This is Part II of a four-part series on shopping for produce.
Okay, you’ve assessed your supply and your future needs. You have a list and a plan. But it’s best to be flexible. Produce shopping is not an exact science.
Here are some questions to ask yourself as you walk through the market or the produce aisles in the grocery store.
- Where did this food come from? For example, does it have a high level of pesticides? Is it grown locally, which saves on energy costs and pollution?
- How ripe is it? You want a balance between produce that is ready to eat or will keep longer.
- Have I chosen a variety of vegetables? This will get you a bigger variety of nutrients. For example, plan to eat some vegetables cooked, some raw. Choose a variety of colors, textures, and plant parts: Roots (potatoes, carrots) fruits (peppers, tomatoes), leaves (lettuce, cabbage), flowers (broccoli), stems (asparagus), and seeds (peas).
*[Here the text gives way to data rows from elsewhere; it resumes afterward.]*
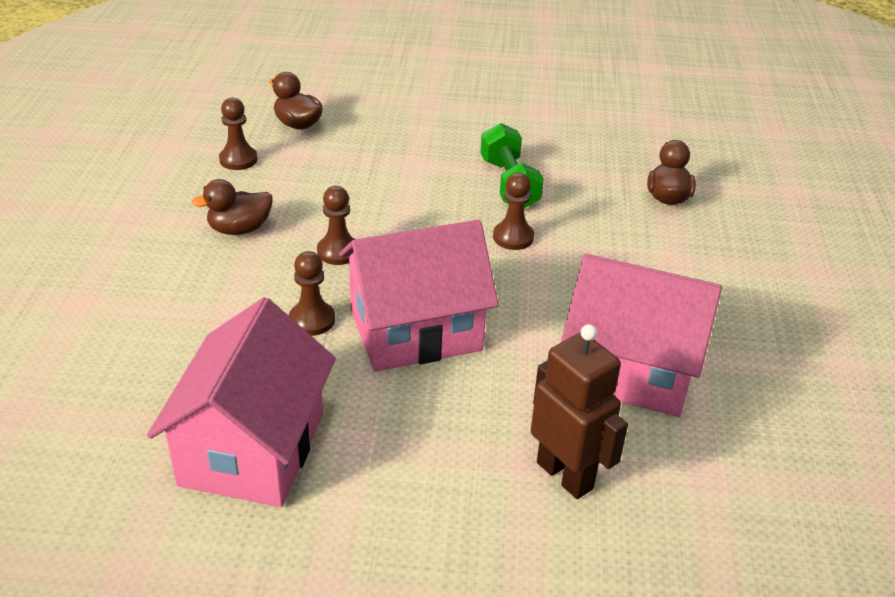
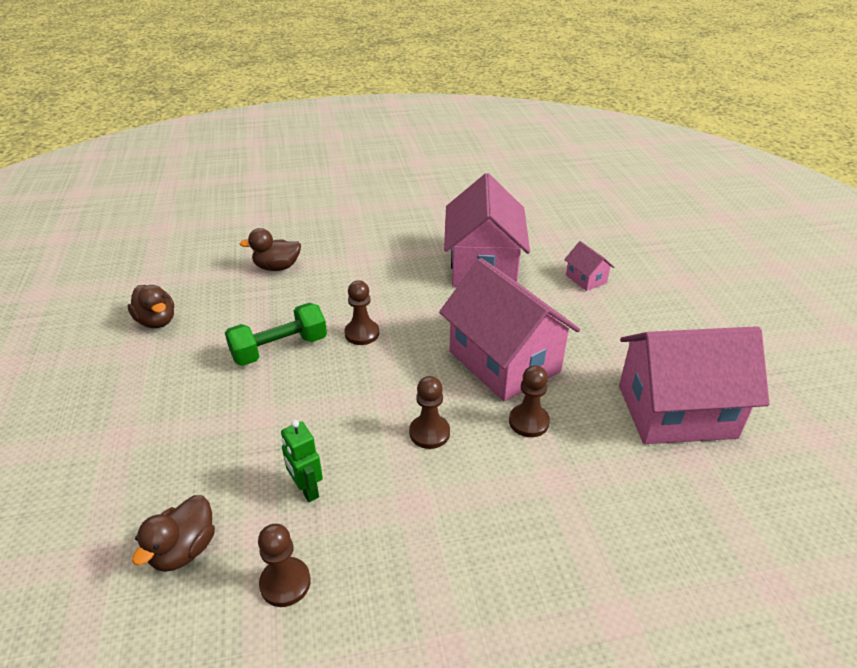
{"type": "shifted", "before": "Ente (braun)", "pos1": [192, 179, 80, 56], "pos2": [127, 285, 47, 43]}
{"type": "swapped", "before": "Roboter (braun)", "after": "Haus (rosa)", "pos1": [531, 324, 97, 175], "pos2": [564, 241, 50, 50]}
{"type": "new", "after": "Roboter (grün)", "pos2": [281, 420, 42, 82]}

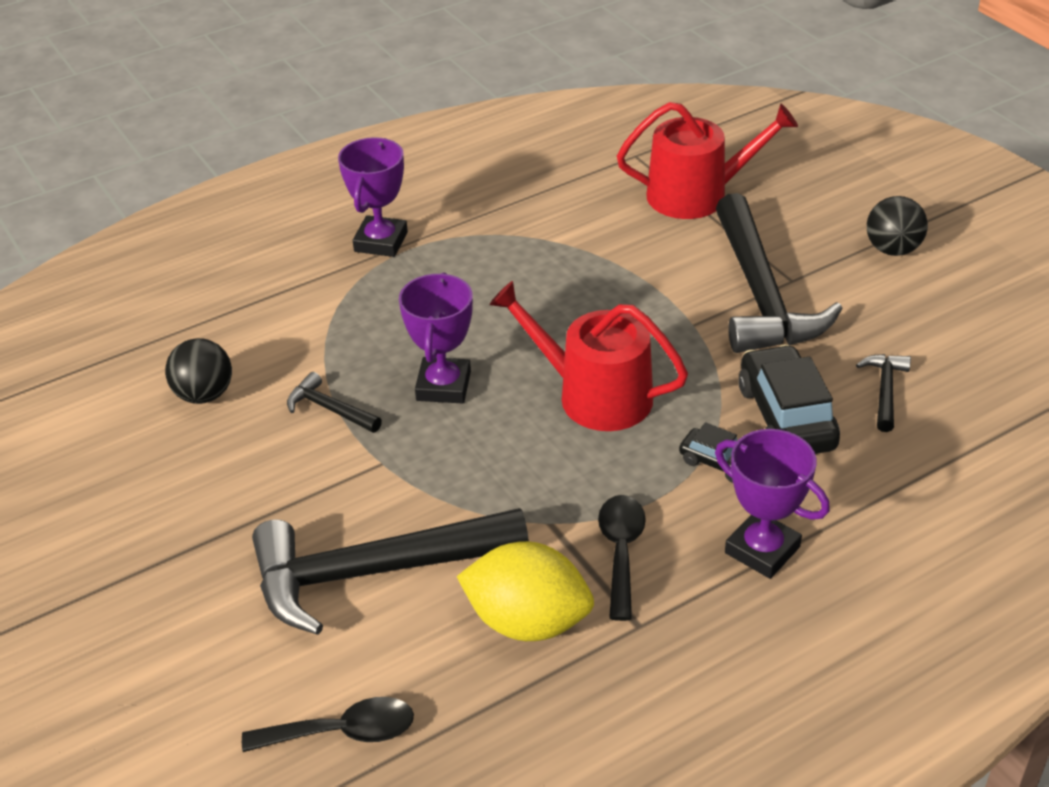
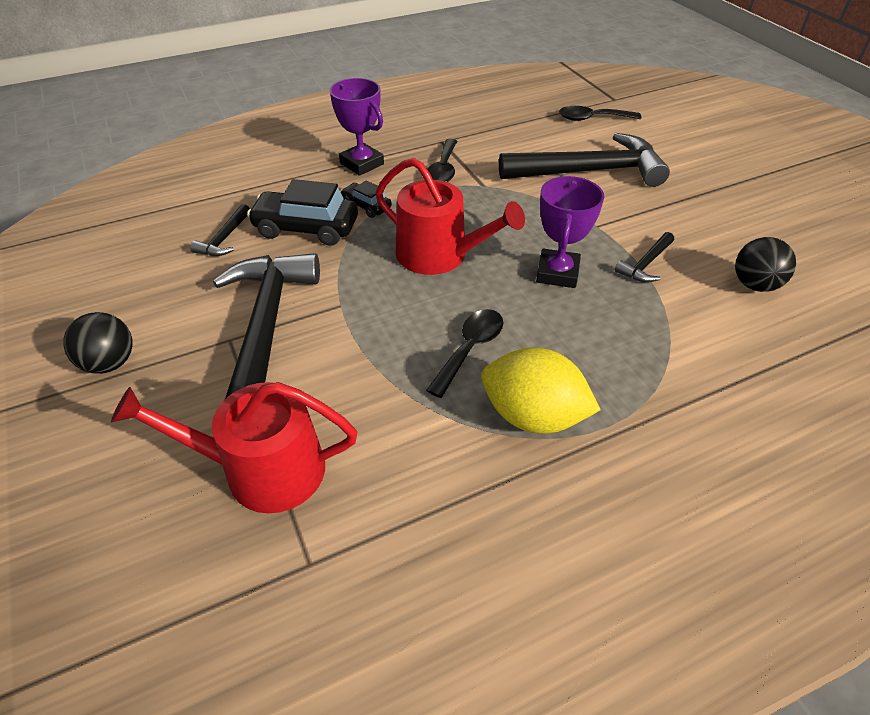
{"type": "rotated", "before": "Hammer (schwarz)", "pos1": [287, 372, 95, 61], "pos2": [615, 232, 59, 51], "turn": 90}
{"type": "gone", "before": "Pokal (lila)", "pos1": [338, 137, 70, 120]}
{"type": "shifted", "before": "Zitrone (gelb)", "pos1": [457, 541, 137, 100], "pos2": [481, 348, 120, 86]}
{"type": "rotated", "before": "Auto (schwarz)", "pos1": [738, 344, 102, 110], "pos2": [247, 179, 111, 67], "turn": 105}
{"type": "new", "after": "Löffel (schwarz)", "pos2": [426, 309, 77, 89]}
- Do I have a little time to experiment with something new? If so, great! But start with a small amount.
- Will this last me until the next shopping trip? You might want to make a revised menu, right in the store, to decide when you will use up everything.
- What is on sale? If the fruit is already ripe, or the vegetables about to wilt, do I have time to prepare them right away for eating or cooking? Maybe you can share with a neighbor, make a large soup, or freeze them. Be creative!
- What items on my list are more expensive than usual? Try to get by with less, or substitute something cheaper.
- What is the correct amount of each item to buy? Calculate by units or servings, not weight. For example, note how many potatoes your family eats at one meal.
- Is it worth buying? If the produce is buggy, full of holes, or very soft, you will probably want to pass. But dirt can be washed off.
- Am I doing this right? Whenever you make changes, you will probably make mistakes. Keep track of your expenses and make note of what you throw away.